## Stored data
"""
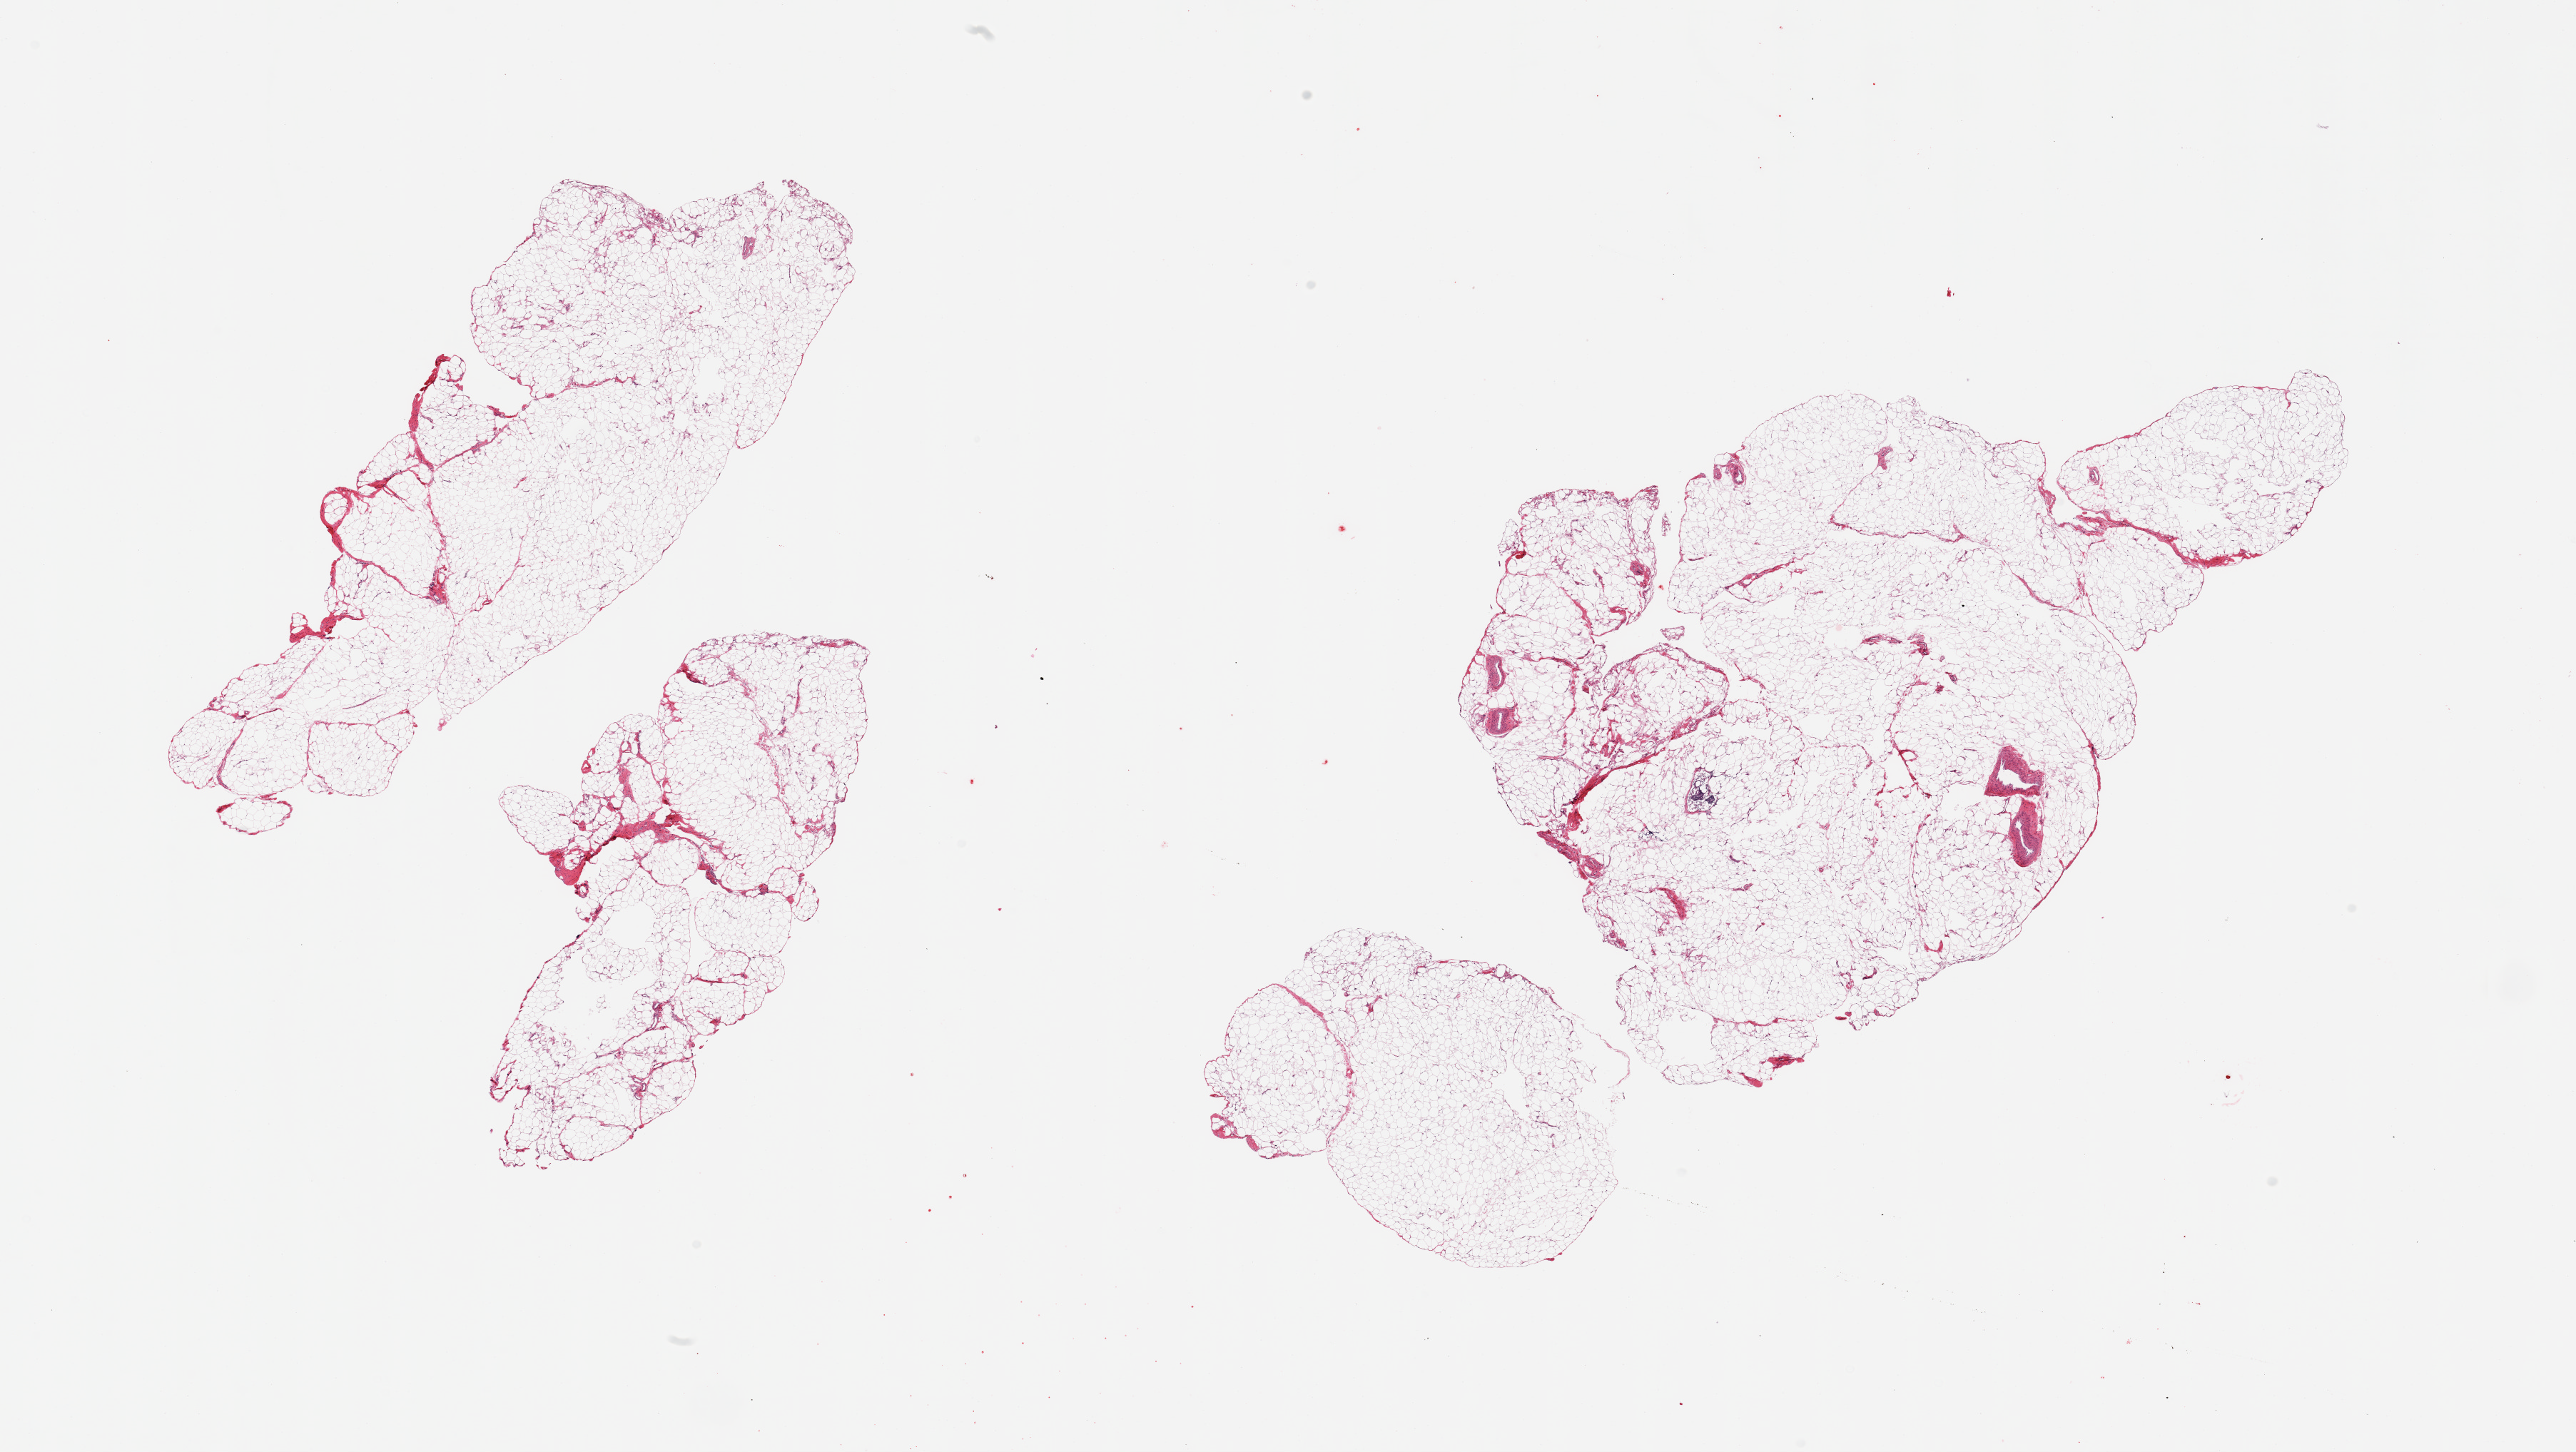
Haematoxylin and eosin whole-slide image — whole scanned area (about 28.5 x 16.1 mm, slide scanned at 20x) shown as a low-resolution overview. PAXgene-fixed, paraffin-embedded tissue. Target tissue: omentum. Donor tissue sample. Donor: female.
Reviewer comment on this tissue sample: 2 pieces, ~5% vascular elements.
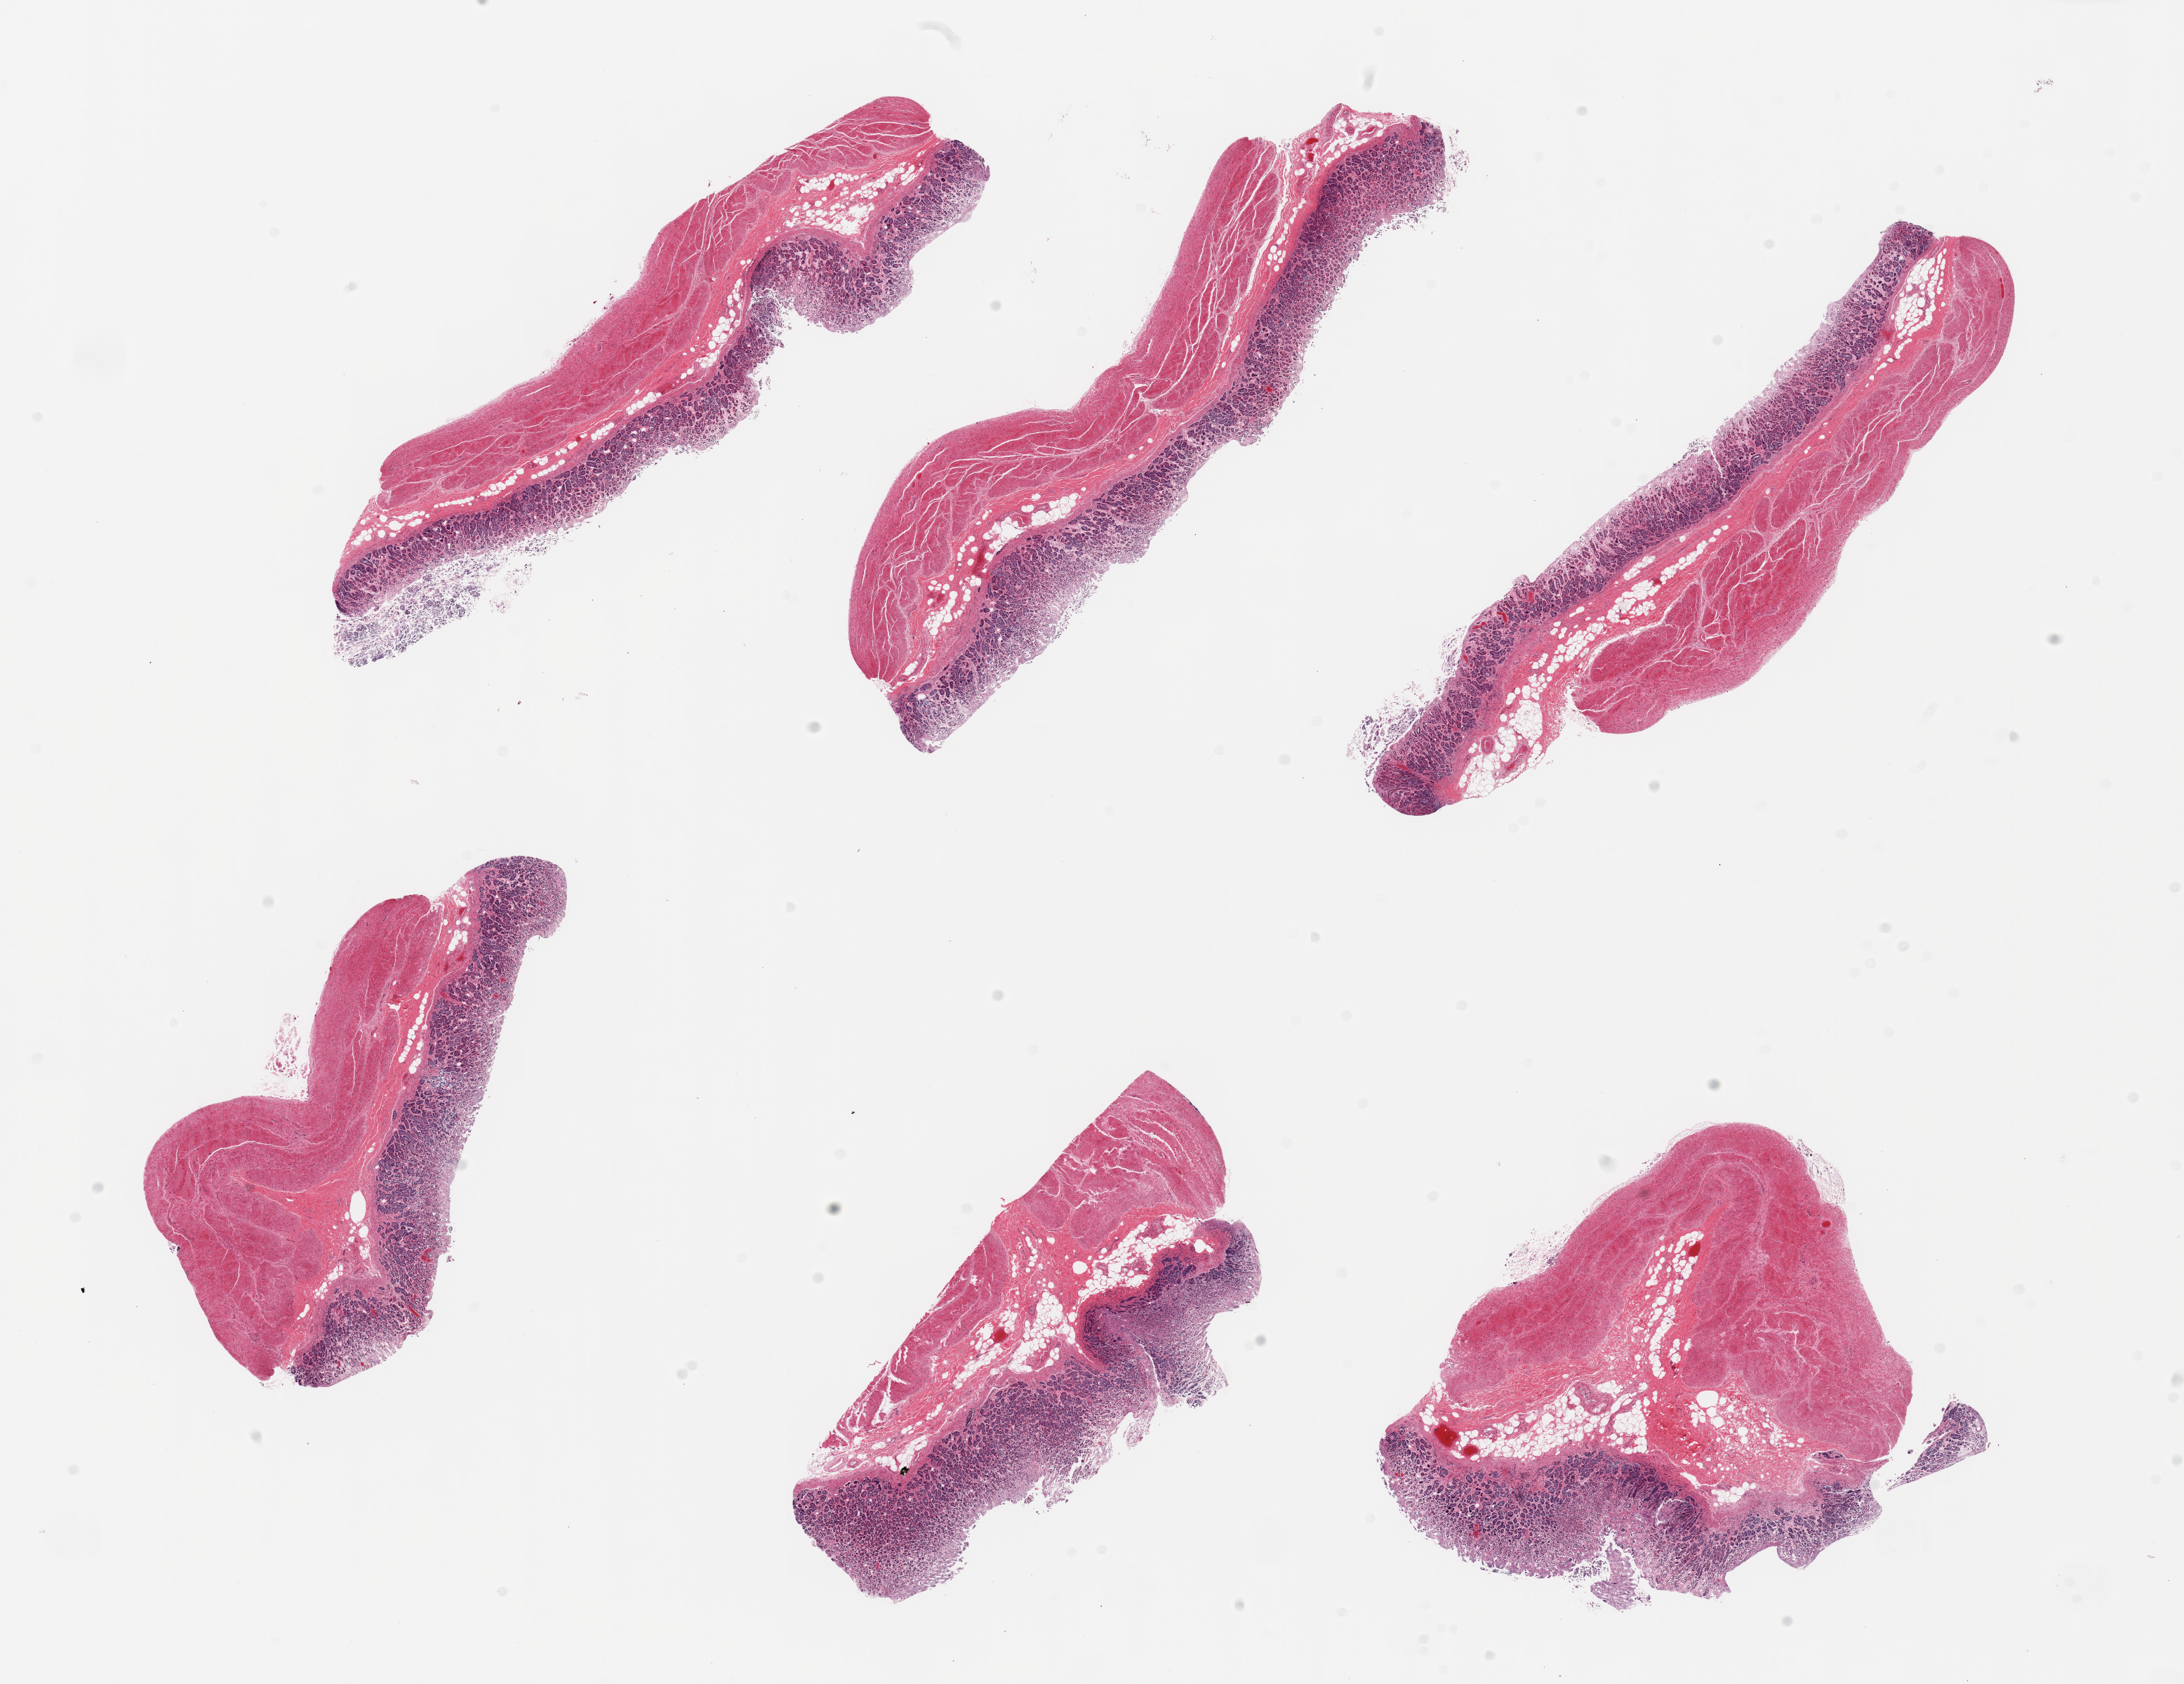
Haematoxylin and eosin whole-slide image, brightfield, low-resolution overview of the scanned area, about 24.6 x 19.0 mm; PAXgene-fixed, paraffin-embedded tissue; target tissue: stomach; donor tissue sample. Male donor.
Review note (as recorded): 6 pieces, mucosa moderate autolyzed, up to ~0.6mm, ~30% thickness.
"""
## Required action
Please, without any of the pictures, set down exactly the lines from the beginning of the listing to the line that contains "Reviewer comment on", inclusive.

## Exercise response
Haematoxylin and eosin whole-slide image — whole scanned area (about 28.5 x 16.1 mm, slide scanned at 20x) shown as a low-resolution overview. PAXgene-fixed, paraffin-embedded tissue. Target tissue: omentum. Donor tissue sample. Donor: female.
Reviewer comment on this tissue sample: 2 pieces, ~5% vascular elements.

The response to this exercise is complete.